--- Instructions to follow ---
Copy out exactly the lines below that run from the one holding "ring dip: (275, 107)" to the one holding "middle pip: (829, 448)", keeping both of those lines and no others.

____ Records to process

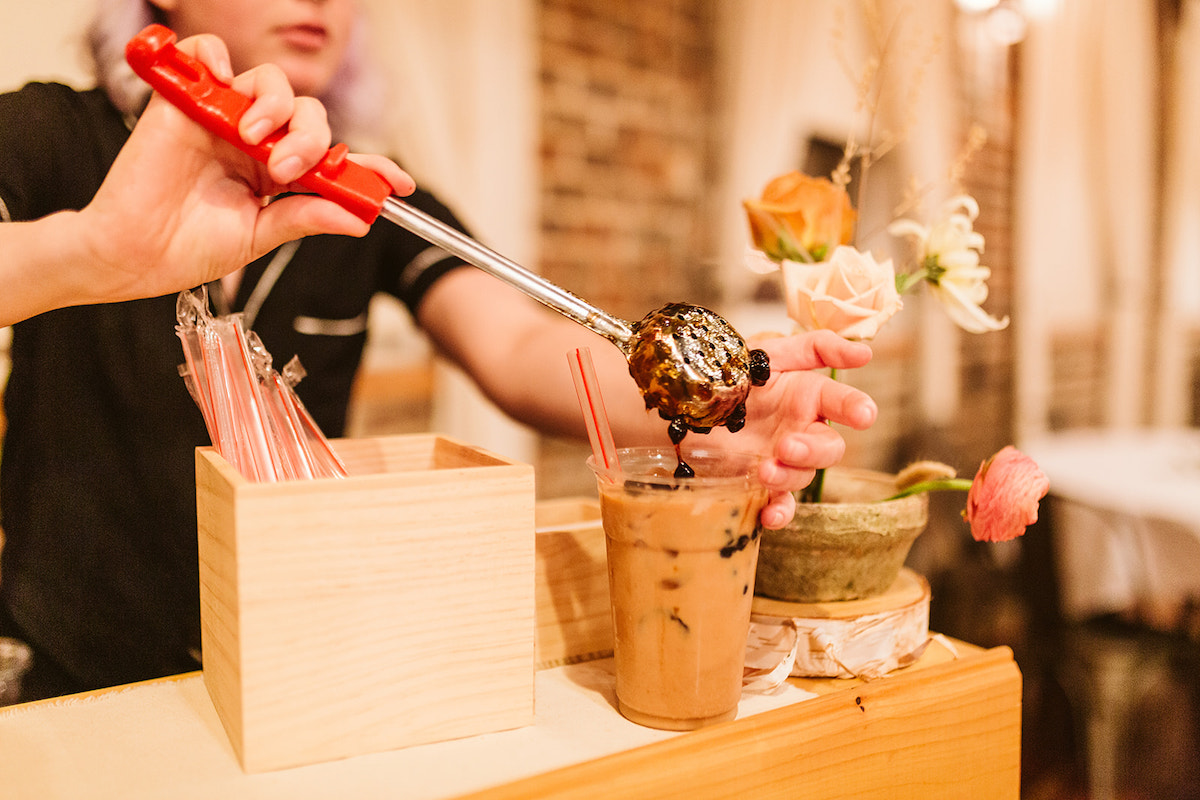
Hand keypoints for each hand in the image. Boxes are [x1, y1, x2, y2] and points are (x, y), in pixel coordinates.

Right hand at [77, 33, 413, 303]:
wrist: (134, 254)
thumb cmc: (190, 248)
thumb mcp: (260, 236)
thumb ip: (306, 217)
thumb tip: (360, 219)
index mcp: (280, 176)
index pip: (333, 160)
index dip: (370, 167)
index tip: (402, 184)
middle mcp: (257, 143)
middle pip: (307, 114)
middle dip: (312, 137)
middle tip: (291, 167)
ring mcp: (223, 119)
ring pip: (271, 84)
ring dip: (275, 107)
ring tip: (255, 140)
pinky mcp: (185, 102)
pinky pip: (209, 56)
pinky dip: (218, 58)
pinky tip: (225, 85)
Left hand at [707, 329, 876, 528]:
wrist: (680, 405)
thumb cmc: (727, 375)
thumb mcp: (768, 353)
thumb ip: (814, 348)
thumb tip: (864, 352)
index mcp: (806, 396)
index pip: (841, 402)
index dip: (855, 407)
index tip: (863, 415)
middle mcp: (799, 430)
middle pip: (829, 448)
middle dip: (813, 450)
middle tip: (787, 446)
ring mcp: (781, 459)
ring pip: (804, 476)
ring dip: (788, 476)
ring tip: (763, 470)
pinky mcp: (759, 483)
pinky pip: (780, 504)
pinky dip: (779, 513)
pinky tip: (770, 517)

________
____ Records to process

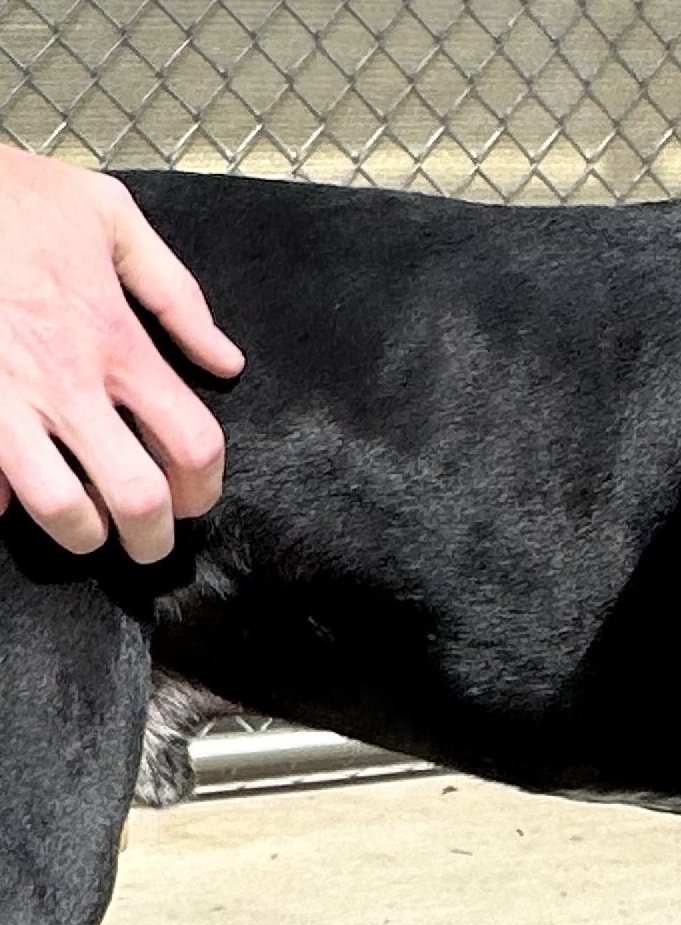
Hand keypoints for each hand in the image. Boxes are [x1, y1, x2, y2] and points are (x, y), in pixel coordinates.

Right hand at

________

--- Task result ---
ring dip: (275, 107)
ring tip: (255, 140)
pinky mcp: (185, 102)
pinky pip: (209, 56)
pinky dip: (218, 58)
pinky tip: (225, 85)
Left hand at [707, 329, 876, 528]:
wrist: (680, 405)
thumb cmc: (727, 375)
thumb mcp: (768, 353)
thumb ip: (814, 348)
thumb tip: (864, 352)
index mcp: (806, 396)
index pip: (841, 402)
index dip: (855, 407)
index tip: (863, 415)
middle mcp: (799, 430)
middle pip: (829, 448)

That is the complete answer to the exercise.